Louis Choquette, réalisateur de Vestiaires

« J’espère qu’on va nous regarder comme on regarde les autres qui ont tous leurs morceaux », a ajouté Camille Chai, qui défend le rôle d’Isabelle, une jeune femme née sans bras gauche ni jambe gauche.

PHOTO FRANÇOIS ROY, LA PRESSE

Le réalisateur Louis Choquette a pris la parole au terme du visionnement.

Avec l’aide de Radio-Canada

Vestiaires n’aurait jamais pu éclore sans l’appui de Radio-Canada, souligne la vice-présidente, Développement de contenu et programmation d’AMI-télé, Isabella Federigi. Faisant partie des « chaînes à distribution obligatoire » au sein des forfaits de base des câblodistributeurs, comme APTN, TV5-Unis TV et MétéoMédia, AMI-télé tire ses revenus des redevances… qui fléchissent d’année en année, étant donné le nombre croissant de Canadiens qui délaissent la télévision linéaire.
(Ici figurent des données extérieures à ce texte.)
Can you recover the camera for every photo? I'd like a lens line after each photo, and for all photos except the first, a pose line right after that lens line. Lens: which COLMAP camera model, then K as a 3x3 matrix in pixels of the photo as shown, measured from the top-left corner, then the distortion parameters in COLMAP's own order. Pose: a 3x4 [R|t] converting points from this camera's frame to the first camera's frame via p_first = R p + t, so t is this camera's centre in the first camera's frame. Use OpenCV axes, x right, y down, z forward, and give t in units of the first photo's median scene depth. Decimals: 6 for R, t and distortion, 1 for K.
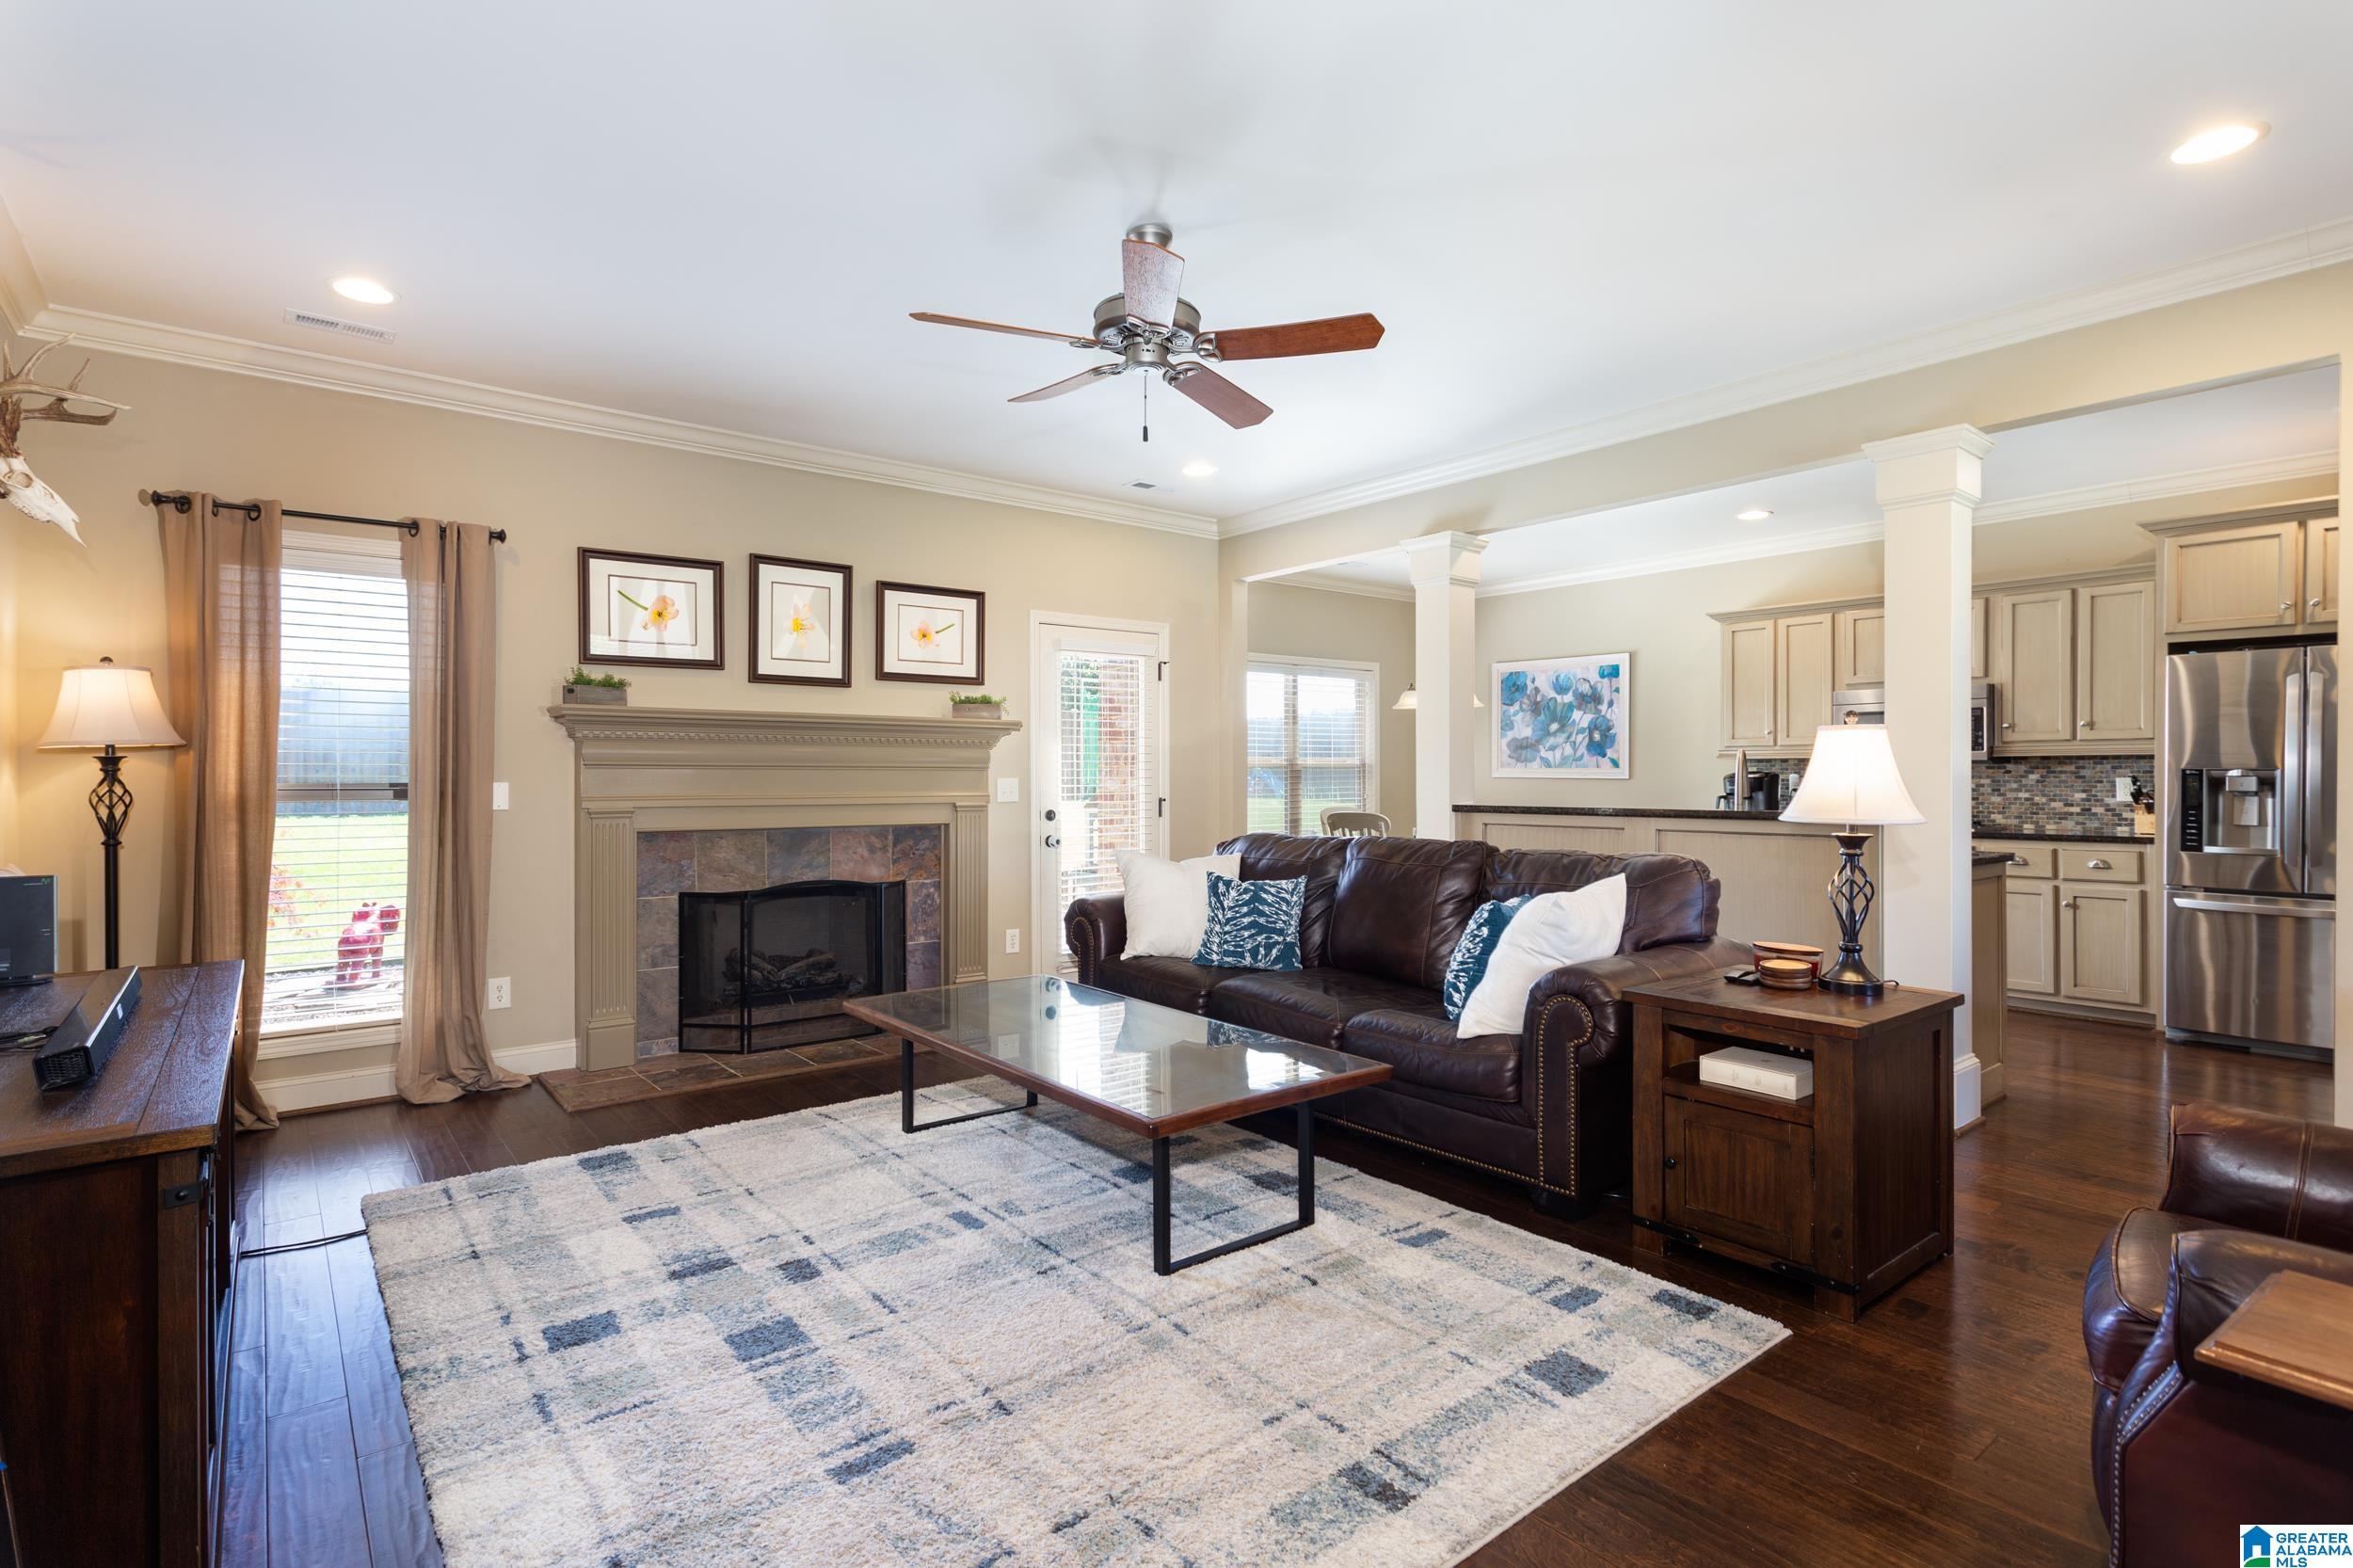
lens RADIAL K [[1151.1, 0, 1175.5], [0, 1151.1, 780.9], [0, 0, 1]] dist [0.000021, 0.000013]
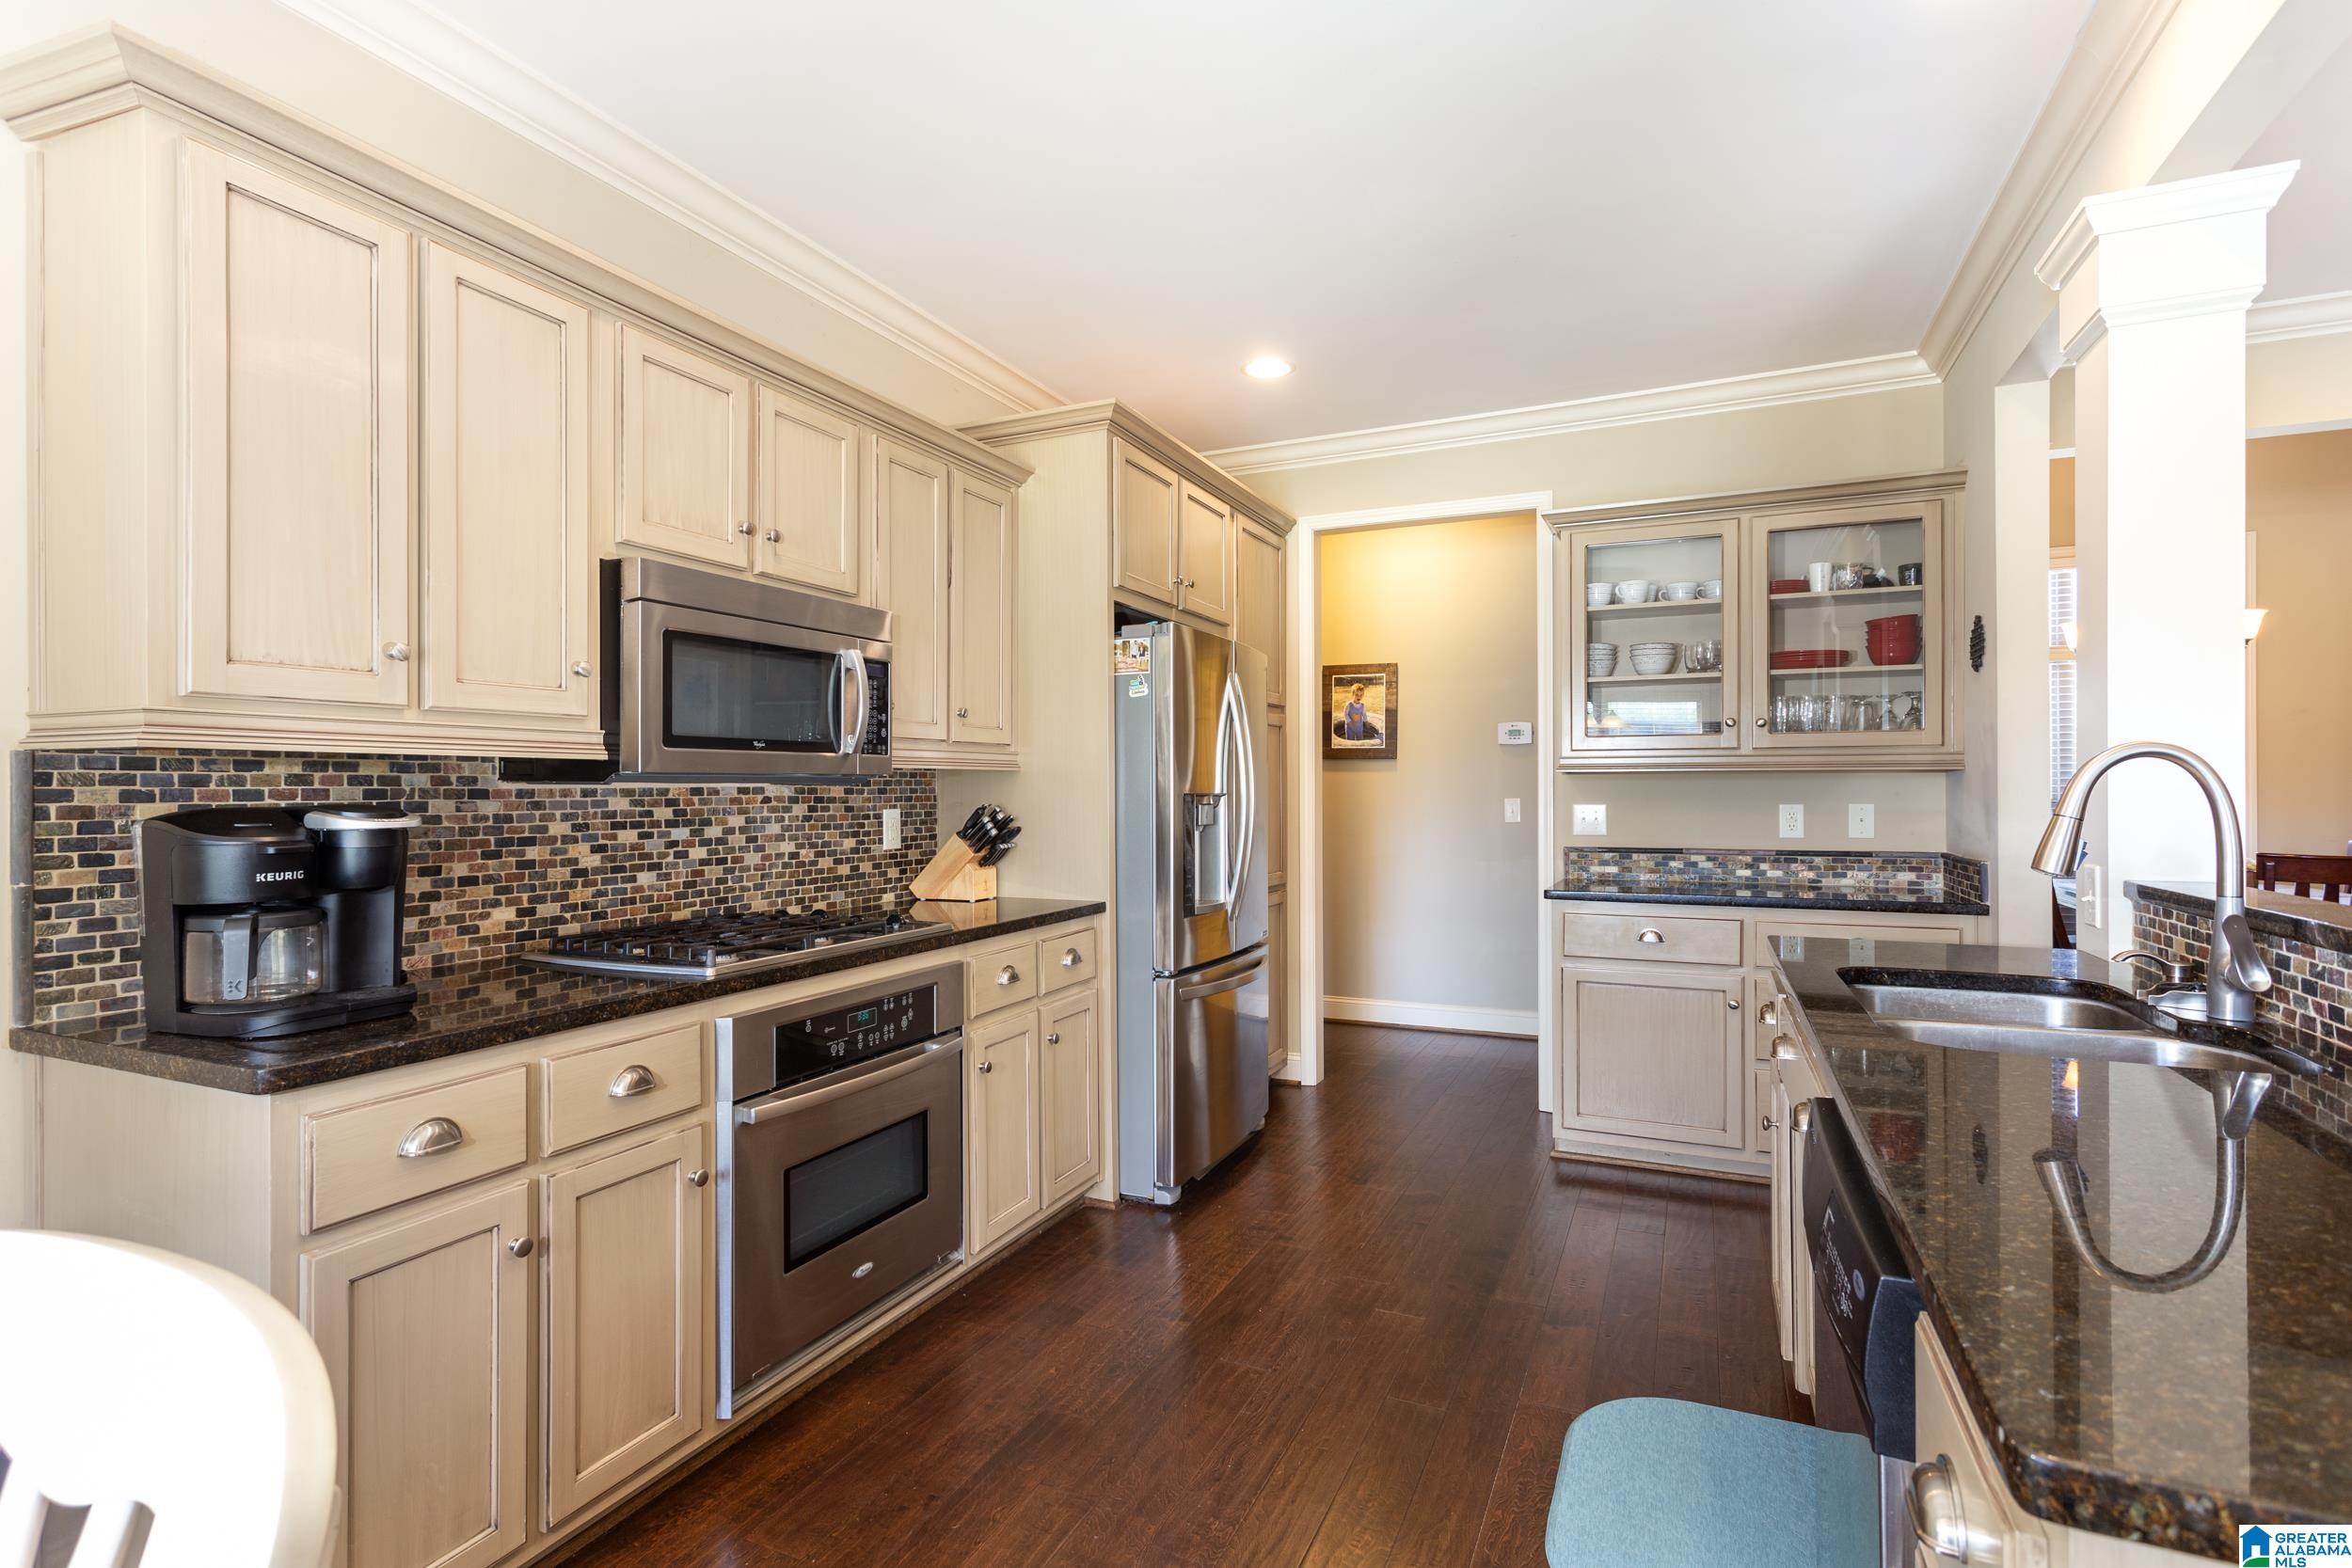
lens RADIAL K [[1150.6, 0, 1173.4], [0, 1150.6, 787.5], [0, 0, 1]] dist [0.000021, 0.000013]
pose [[-0.458822, 0.004835, 0.888515, 0.237618], [0.004367, 0.999985, -0.003187, -0.010903], [-0.888517, 0.002418, -0.458837, 1.115820]]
« Et comme les agences de publicité n’ont jamais le réflexe de diriger leurs clients vers AMI-télé, c’est difficile », explique Isabelle Federigi.

La Société Radio-Canada s’est jointe au projet l’an dernier comme partenaire financier. Pourquoi le diffuseur public a-t-il décidé de soutenir la série ? En entrevue, son directeur des émissions dramatiques, André Béraud, répond au moyen d’une formule qui rappelle une célèbre phrase prononcée par Justin Trudeau : « Parce qu’on est en 2024. »

C’est pareil pour Lakay Nou et Pour toi Flora. La représentation à l’écran, c’est vraiment important pour nous.

André Béraud, directeur des émissions dramatiques à Radio-Canada

Selon Josée Vallée, vice-présidente exécutive, fiction et longs métrages, marché francophone, de Sphère Média, les téléspectateurs n’auraient pas été prêts pour une série comme Vestiaires il y 10 ou même 5 ans. « La société a évolué, estime la productrice. Il y a plus d’ouverture aujourd’hui. On accepte beaucoup plus de voir la différence. »

AMI-télé présente Vestiaires les mercredis à 20 h, à compter du 10 avril. La série sera éventuellement offerte sur ICI Tou.tv, puis sur ICI Télé.